Pieniądze mają trafiać do Polski ratami. Zdaniem lidera Solidarnej Polski to zabezpieczenie KE na wypadek, gdyby zaszła konieczność wykorzystania przez Brukselę tzw. mechanizmu warunkowości, nazywanego w mediach mechanizmem "pieniądze za praworządność".

Dalsza część artykułu znajduje się pod materiałem wideo

Oczywiście, jako Solidarna Polska, uważamy ten mechanizm za całkowicie bezprawny. Byliśmy przeciwni zgodzie pana premiera na tzw. mechanizm warunkowości i powiązanie przyjęcia Funduszu Odbudowy z możliwością blokowania pieniędzy - powiedział Zbigniew Ziobro.

W jego ocenie Mateusz Morawiecki "dał wiarę" byłej kanclerz Niemiec Angeli Merkel i szefowej KE Ursuli von der Leyen, że mechanizm nie będzie stosowany. Nazwał go przy tym "mechanizmem szantażu".

- Jesteśmy przecież przez ostatnie miesiące przedmiotem szantażu i dlatego polski rząd w ramach negocjacji zgodził się na parę warunków, które stawia Unia Europejska - powiedział Ziobro.

Podkreślił, że pieniądze z KPO należą się Polsce jak "przysłowiowa kość psu", bo nasz kraj jest żyrantem kredytu, tak samo, jak i inne państwa UE. - Gdyby Polska się nie zgodziła, tych pieniędzy by nie było.
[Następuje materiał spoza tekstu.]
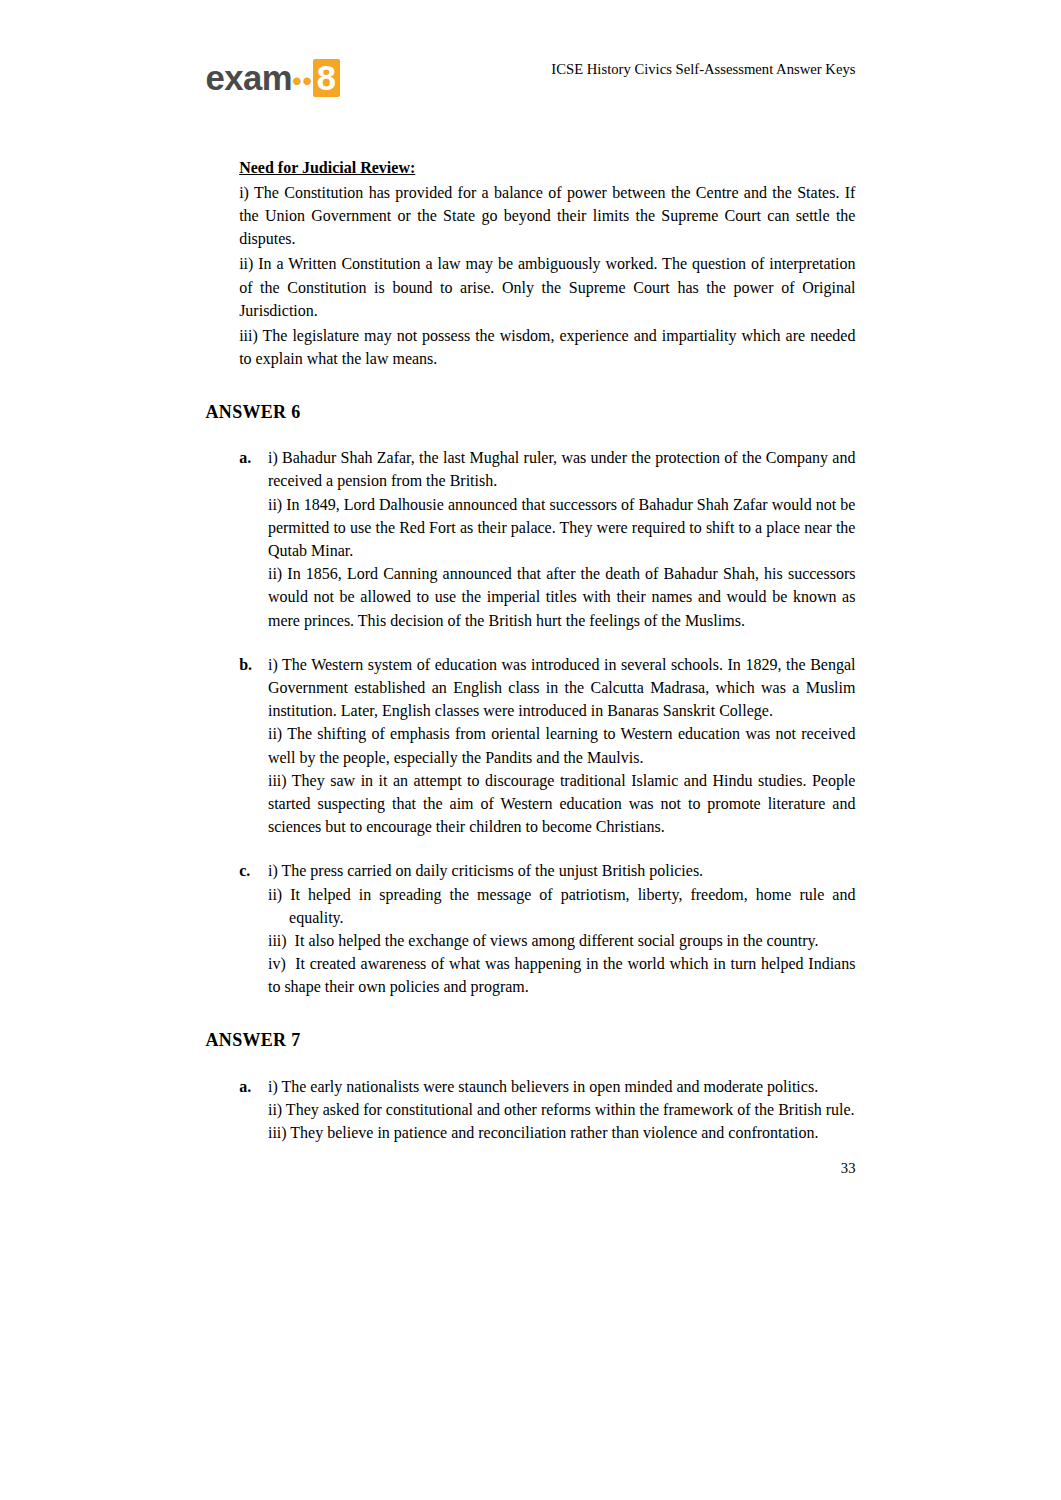exam••8
ICSE History Civics Self-Assessment Answer Keys
Need for Judicial Review:
i) The Constitution has provided for a balance of power between the Centre and the States. If the Union Government or the State go beyond their limits the Supreme Court can settle the disputes.
ii) In a Written Constitution a law may be ambiguously worked. The question of interpretation of the Constitution is bound to arise. Only the Supreme Court has the power of Original Jurisdiction.
iii) The legislature may not possess the wisdom, experience and impartiality which are needed to explain what the law means.
ANSWER 6
a.
i) Bahadur Shah Zafar, the last Mughal ruler, was under the protection of the Company and received a pension from the British.
ii) In 1849, Lord Dalhousie announced that successors of Bahadur Shah Zafar would not be permitted to use the Red Fort as their palace. They were required to shift to a place near the Qutab Minar.
ii) In 1856, Lord Canning announced that after the death of Bahadur Shah, his successors would not be allowed to use the imperial titles with their names and would be known as mere princes. This decision of the British hurt the feelings of the Muslims.
b.
i) The Western system of education was introduced in several schools. In 1829, the Bengal Government established an English class in the Calcutta Madrasa, which was a Muslim institution. Later, English classes were introduced in Banaras Sanskrit College.
ii) The shifting of emphasis from oriental learning to Western education was not received well by the people, especially the Pandits and the Maulvis.
iii) They saw in it an attempt to discourage traditional Islamic and Hindu studies. People started suspecting that the aim of Western education was not to promote literature and sciences but to encourage their children to become Christians.
c.
i) The press carried on daily criticisms of the unjust British policies.
ii) It helped in spreading the message of patriotism, liberty, freedom, home rule and equality.
iii) It also helped the exchange of views among different social groups in the country.
iv) It created awareness of what was happening in the world which in turn helped Indians to shape their own policies and program.
ANSWER 7
a.
i) The early nationalists were staunch believers in open minded and moderate politics.
ii) They asked for constitutional and other reforms within the framework of the British rule.
iii) They believe in patience and reconciliation rather than violence and confrontation.
33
Co więcej, my już spłacamy ten kredyt - stwierdził.

Pieniądze z KPO coraz bliżej

Rzecznik rządu Piotr Müller poinformował w piątek, że zespoły negocjacyjne zakończyły prace w kwestii Krajowego Planu Odbudowy. Polska i Komisja Europejska doszły do porozumienia w sprawie "kamieni milowych" - czyli zobowiązań dotyczących wskazanych w KPO reform.

W piątek rzecznik rządu Piotr Müller ogłosił, że zespoły negocjacyjne zakończyły prace w kwestii KPO. Tym samym Polska i Komisja Europejska doszły do porozumienia w sprawie "kamieni milowych". Tak nazwano zobowiązania dotyczące wskazanych w KPO reform.

Minister rozwoju i technologii Waldemar Buda wyjaśniał w rozmowie z PAP, że polskie władze zgodziły się na likwidację Izby Dyscyplinarnej SN i "pewną modyfikację" zakresu odpowiedzialności dyscyplinarnej, co ma nastąpić do końca drugiego kwartału tego roku.

Rzeczniczka KE Veerle Nuyts natomiast powiedziała PAP, że polski KPO musi zawierać zobowiązania do: likwidacji Izby Dyscyplinarnej Sądu Najwyższego, reformy systemu dyscyplinarnego, przywrócenia do pracy sędziów zwolnionych niezgodnie z prawem.

Polska wnioskuje o 23,9 mld euro dostępnych w ramach grantów i o 11,5 mld euro z części pożyczkowej z Funduszu Odbudowy.